Railways Becoming a Liability to Small Centers

Elevators in Beiseker, circa 1970s.
A hundred years ago, Canada's railways were the lifeblood of rural communities like ours.  Towns popped up like mushrooms along the rail lines.  Elevators were built on the newly constructed sidings and folks gravitated to the new urban center.   The new towns were often far enough apart along the track so that a farmer could load is wagon with grain and drive his team into the elevator, unload, conduct business in town, pick up the mail, and be home for supper!

Farmers would sometimes donate land - or sell it below its value - to rail companies so that tracks might be built into their area.  Passenger service was daily, along with mail and goods delivery.  Cream was shipped to far off dairies.  Railways really opened up the West!

Oh, have the times changed!  For most Alberta rural communities, the railway has become a nuisance to be endured rather than an asset.  The grain elevators have mostly gone, and most of the sidings have been ripped out.  Farmers have to drive long distances to deliver their produce.  For the most part, now, the trains just roar through town without even slowing down.

Freight trains passing through at speed become hazardous to traffic and local residents, requiring better signals to ensure safety.  But it is my understanding that a municipality must pick up most of the cost of installing flashing lights, barriers, etc. at controlled level crossings.  Villages like Beiseker can't afford that!  So the train blows its horn at all hours of the night, as it roars through town.

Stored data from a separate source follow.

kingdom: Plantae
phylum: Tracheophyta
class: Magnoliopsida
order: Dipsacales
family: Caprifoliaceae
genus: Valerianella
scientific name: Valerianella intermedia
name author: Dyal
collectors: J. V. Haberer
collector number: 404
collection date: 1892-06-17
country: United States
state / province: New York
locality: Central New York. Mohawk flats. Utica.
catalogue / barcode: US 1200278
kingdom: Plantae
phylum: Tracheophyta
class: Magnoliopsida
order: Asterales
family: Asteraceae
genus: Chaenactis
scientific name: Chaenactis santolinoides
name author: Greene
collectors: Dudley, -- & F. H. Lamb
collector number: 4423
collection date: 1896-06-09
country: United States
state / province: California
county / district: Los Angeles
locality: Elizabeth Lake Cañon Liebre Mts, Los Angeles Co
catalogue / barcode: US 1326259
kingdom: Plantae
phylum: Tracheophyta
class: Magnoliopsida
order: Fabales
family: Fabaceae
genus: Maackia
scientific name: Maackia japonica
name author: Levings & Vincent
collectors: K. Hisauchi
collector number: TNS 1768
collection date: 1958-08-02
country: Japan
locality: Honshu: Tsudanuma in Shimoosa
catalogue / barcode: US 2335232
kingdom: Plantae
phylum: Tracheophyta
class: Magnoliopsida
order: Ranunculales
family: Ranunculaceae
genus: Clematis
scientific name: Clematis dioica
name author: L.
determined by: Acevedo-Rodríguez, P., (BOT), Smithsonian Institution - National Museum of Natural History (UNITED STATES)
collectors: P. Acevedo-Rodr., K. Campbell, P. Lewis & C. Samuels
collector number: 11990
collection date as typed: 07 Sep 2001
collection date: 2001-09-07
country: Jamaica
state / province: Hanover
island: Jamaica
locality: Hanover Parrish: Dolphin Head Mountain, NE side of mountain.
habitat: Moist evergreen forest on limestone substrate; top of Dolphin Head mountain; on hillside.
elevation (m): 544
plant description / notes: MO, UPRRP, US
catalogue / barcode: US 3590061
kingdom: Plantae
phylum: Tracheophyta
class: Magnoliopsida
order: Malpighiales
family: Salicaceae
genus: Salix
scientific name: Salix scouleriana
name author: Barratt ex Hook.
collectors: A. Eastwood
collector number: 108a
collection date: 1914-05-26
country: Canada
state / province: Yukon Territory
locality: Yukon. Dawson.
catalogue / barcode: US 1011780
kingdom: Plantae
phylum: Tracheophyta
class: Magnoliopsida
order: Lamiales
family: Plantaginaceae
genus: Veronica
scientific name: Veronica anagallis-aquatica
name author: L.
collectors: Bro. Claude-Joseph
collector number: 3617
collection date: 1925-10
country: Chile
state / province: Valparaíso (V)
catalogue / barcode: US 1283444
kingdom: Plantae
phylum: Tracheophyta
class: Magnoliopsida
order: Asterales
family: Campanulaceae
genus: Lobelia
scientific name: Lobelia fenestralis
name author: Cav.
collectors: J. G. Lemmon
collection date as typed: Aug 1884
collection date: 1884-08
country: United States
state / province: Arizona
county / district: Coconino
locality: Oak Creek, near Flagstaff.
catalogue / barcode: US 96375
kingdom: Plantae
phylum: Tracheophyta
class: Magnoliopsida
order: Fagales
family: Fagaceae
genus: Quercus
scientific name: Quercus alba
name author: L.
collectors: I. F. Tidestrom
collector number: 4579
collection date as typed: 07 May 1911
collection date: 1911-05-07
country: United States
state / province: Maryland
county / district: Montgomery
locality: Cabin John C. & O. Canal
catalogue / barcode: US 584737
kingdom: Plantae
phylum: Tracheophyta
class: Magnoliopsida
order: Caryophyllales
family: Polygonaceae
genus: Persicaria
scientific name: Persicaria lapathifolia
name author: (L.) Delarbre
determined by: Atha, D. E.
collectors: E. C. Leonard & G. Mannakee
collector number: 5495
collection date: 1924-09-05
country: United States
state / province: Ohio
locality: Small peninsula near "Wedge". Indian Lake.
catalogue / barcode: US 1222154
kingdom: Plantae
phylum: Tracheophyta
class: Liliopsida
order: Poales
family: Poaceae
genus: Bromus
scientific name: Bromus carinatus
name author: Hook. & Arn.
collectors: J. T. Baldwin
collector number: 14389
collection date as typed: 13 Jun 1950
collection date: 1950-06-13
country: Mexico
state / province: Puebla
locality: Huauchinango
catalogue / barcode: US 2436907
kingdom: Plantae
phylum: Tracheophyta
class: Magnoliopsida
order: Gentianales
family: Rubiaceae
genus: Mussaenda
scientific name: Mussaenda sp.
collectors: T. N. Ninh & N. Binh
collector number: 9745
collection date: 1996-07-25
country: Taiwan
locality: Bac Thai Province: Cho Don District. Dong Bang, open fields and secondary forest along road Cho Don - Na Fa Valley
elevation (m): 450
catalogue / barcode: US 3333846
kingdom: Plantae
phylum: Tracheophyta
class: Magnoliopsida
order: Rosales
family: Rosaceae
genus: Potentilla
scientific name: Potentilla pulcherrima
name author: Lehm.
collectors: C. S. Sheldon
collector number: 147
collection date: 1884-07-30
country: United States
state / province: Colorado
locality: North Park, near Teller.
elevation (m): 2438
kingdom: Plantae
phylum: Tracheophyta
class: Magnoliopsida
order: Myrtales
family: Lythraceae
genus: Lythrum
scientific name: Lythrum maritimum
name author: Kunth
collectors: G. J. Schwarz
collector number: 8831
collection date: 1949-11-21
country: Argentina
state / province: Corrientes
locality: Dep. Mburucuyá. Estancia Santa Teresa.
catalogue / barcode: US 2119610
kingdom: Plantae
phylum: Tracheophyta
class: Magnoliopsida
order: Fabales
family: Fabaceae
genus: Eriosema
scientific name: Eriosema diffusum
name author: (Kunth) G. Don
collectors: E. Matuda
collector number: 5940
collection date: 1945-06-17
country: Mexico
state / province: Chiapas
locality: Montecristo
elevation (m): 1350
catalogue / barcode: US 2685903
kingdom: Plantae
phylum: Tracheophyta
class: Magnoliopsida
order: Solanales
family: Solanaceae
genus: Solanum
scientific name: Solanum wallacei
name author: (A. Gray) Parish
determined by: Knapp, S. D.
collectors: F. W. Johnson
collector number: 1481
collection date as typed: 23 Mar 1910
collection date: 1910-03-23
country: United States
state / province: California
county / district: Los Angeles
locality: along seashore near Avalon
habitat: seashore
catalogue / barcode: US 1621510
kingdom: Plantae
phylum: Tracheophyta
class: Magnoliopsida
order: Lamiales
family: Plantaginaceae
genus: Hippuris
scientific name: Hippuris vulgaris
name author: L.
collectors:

Now the stations are gone, and the section crews with their little yellow scooters are gone.  These folks were an important part of their communities!  I seriously doubt that an industry could convince a rail company to stop and pick up or deliver to these small centers anymore, either.  Even a service crossing for a water line costs money; the municipality must pay the railway!

The tragic disaster at Lac-Mégantic, Quebec, last year is still in our thoughts as trains continue to whistle through our communities carrying huge quantities of who-knows-what!  Getting information from the railways on what those black tank cars are carrying, is like pushing a string.

Passenger service is now a distant memory, even though the tracks end up in the center of the big cities, and commuters could use trains and cut down on automobile pollution and traffic.  In the dying days of rail passenger service about 40 years ago, it was a joke.  The "Dayliner" left and arrived at very inconvenient hours at both ends, and was less than reliable.

Years ago, many abandoned rail lines were donated to societies to build biking and hiking trails on.  From my viewpoint, most are just growing weeds.  When Alberta Trail-net is asked to clean-up their abandoned trackway, they say they expect volunteers from the nearby municipalities to do it!  In Beiseker, the abandoned CPR line is leased by the Beiseker Rail Museum.  It's fast turning into the Land That Time Forgot running right through the middle of the village.  That has to change!

I believe it's time the railway companies cracked open their own history books and rediscover where they came from, and where they made their millions.  They must reconnect with the communities they pass through and are so much a part of, whether they like it or not!